The above was a brief examination of the historical, cultural, literary and covenantal background of Ezekiel 37:15-28. It was seen that though Ezekiel lived during the Babylonian Exile and prophesied to the Jewish People exiled in Babylon his prophecies focused on Jerusalem and the future return to the Land of Israel. Unlike many other Prophetic books Ezekiel used Hebrew poetic forms sparingly. As to the covenantal connection in this prophecy their can be seen promises of fulfillment of the Abrahamic Covenant as their is a promise of a unified Jewish People together in the Land of Israel ruled by a Davidic King (a fulfillment of the Davidic Covenant) and a connection to the New Covenant as there is a promise of a renewed cleansed People that all lived covenantly faithful lives (Ezek 37:24) which echoes Jeremiah’s words in Jeremiah 31:33-34 where in the New Covenant all are covenant faithful and all are following God so that there is no longer need to call people to follow the Lord because all will be followers of God and subjects of His Messianic King.
(2009).
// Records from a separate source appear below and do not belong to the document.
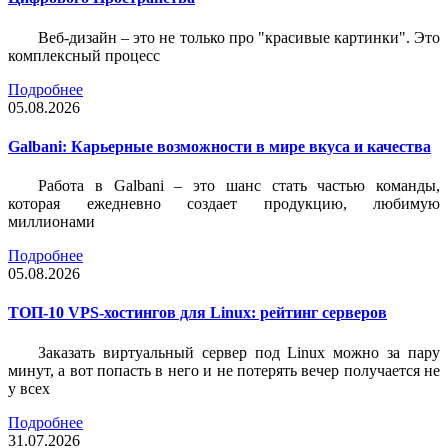
Веб-дизайн – это не только про "красивые картинки". Это
комплексный процесс
Подробнее
05.08.2026
Galbani: Карьерные возможности в мире вкуса и качества
Работа в Galbani – это шанс стать частью команды,
которая ежедневно создает продукцию, любимую
миллионами
Подробнее
05.08.2026
ТОП-10 VPS-хостингов для Linux: рейтинг серверов
Заказать виртуальный сервер под Linux можно за пару
минут, а вот попасть в него и не потерять вечер получается не
у всех
Подробнее
31.07.2026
Lecture – Biblical Hermeneutics, Week 4 – Exegeting the Prophets. Grand Canyon University, AZ.
Cook, J. A. (2012). Hebrew Language. In M. J. Boda & G. J. McConville (Eds.), Dictionary of the Old Testament: Prophets. Downers Grove, IL; Nottingham, England: IVP Academic; Inter-Varsity Press.
McKeating, H. (1995). Ezekiel. Sheffield: Sheffield Academic Press.
Redditt, P. L. (2012). Prophecy, History of. In M. J. Boda & G. J. McConville (Eds.), Dictionary of the Old Testament: Prophets. Downers Grove, IL; Nottingham, England: IVP Academic; Inter-Varsity Press.
Smith, G. V. (1994). The Prophets as Preachers: An Introduction to the Hebrew Prophets. Nashville, TN: Broadman & Holman.
Stern, D. H. (1998). Complete Jewish Bible: an English version of the Tanakh (Old Testament) and B’rit Hadashah (New Testament) (1st ed.). Clarksville, MD: Jewish New Testament Publications.